_Page excerpt_.
Audio Musings by Sean Olive: Floyd Toole

Thursday, April 9, 2009

The Dishonesty of Sighted Listening Tests

An ongoing controversy within the high-end audio community is the efficacy of blind versus sighted audio product listening tests. In a blind listening test, the listener has no specific knowledge of what products are being tested, thereby removing the psychological influence that the product’s brand, design, price and reputation have on the listeners’ impression of its sound quality. While double-blind protocols are standard practice in all fields of science - including consumer testing of food and wine - the audio industry remains stuck in the dark ages in this regard. The vast majority of audio equipment manufacturers and reviewers continue to rely on sighted listening to make important decisions about the products’ sound quality.

An important question is whether sighted audio product evaluations produce honest and reliable judgments of how the product truly sounds.

A Blind Versus Sighted Loudspeaker Experiment

This question was tested in 1994, shortly after I joined Harman International as Manager of Subjective Evaluation [1]. My mission was to introduce formalized, double-blind product testing at Harman. To my surprise, this mandate met rather strong opposition from some of the more entrenched marketing, sales and engineering staff who felt that, as trained audio professionals, they were immune from the influence of sighted biases. Unfortunately, at that time there were no published scientific studies in the audio literature to either support or refute their claims, so a listening experiment was designed to directly test this hypothesis. The details of this test are described in references 1 and 2.

_Material supplied_.
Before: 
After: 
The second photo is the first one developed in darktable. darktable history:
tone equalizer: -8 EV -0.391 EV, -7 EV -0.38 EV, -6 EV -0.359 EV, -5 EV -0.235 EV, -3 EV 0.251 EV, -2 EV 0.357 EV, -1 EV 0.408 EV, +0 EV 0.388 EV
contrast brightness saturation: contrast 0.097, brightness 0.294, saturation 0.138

_Work required_. Continue the post on blind versus sighted listening tests, picking up after its final sentence. The entries come from a different source than the text.

_Reply to the exercise_.
A total of 40 Harman employees participated in these tests, giving preference ratings to four loudspeakers that covered a wide range of size and price. The test was conducted under both sighted and blind conditions using four different music selections.

The mean loudspeaker ratings and 95% confidence intervals are plotted in Figure 1 for both sighted and blind tests. The sighted tests produced a significant increase in preference ratings for the larger, more expensive loudspeakers G and D. (note: G and D were identical loudspeakers except with different cross-overs, voiced ostensibly for differences in German and Northern European tastes, respectively. The negligible perceptual differences between loudspeakers G and D found in this test resulted in the creation of a single loudspeaker SKU for all of Europe, and the demise of an engineer who specialized in the lost art of German speaker voicing).

Brand biases and employee loyalty to Harman products were also a factor in the sighted tests, since three of the four products (G,D, and S) were Harman branded. Loudspeaker T was a large, expensive ($3.6k) competitor's speaker that had received critical acclaim in the audiophile press for its sound quality. However, not even Harman brand loyalty could overpower listeners' prejudices associated with the relatively small size, low price, and plastic materials of loudspeaker S; in the sighted test, it was less preferred to Loudspeaker T, in contrast to the blind test where it was slightly preferred over loudspeaker T.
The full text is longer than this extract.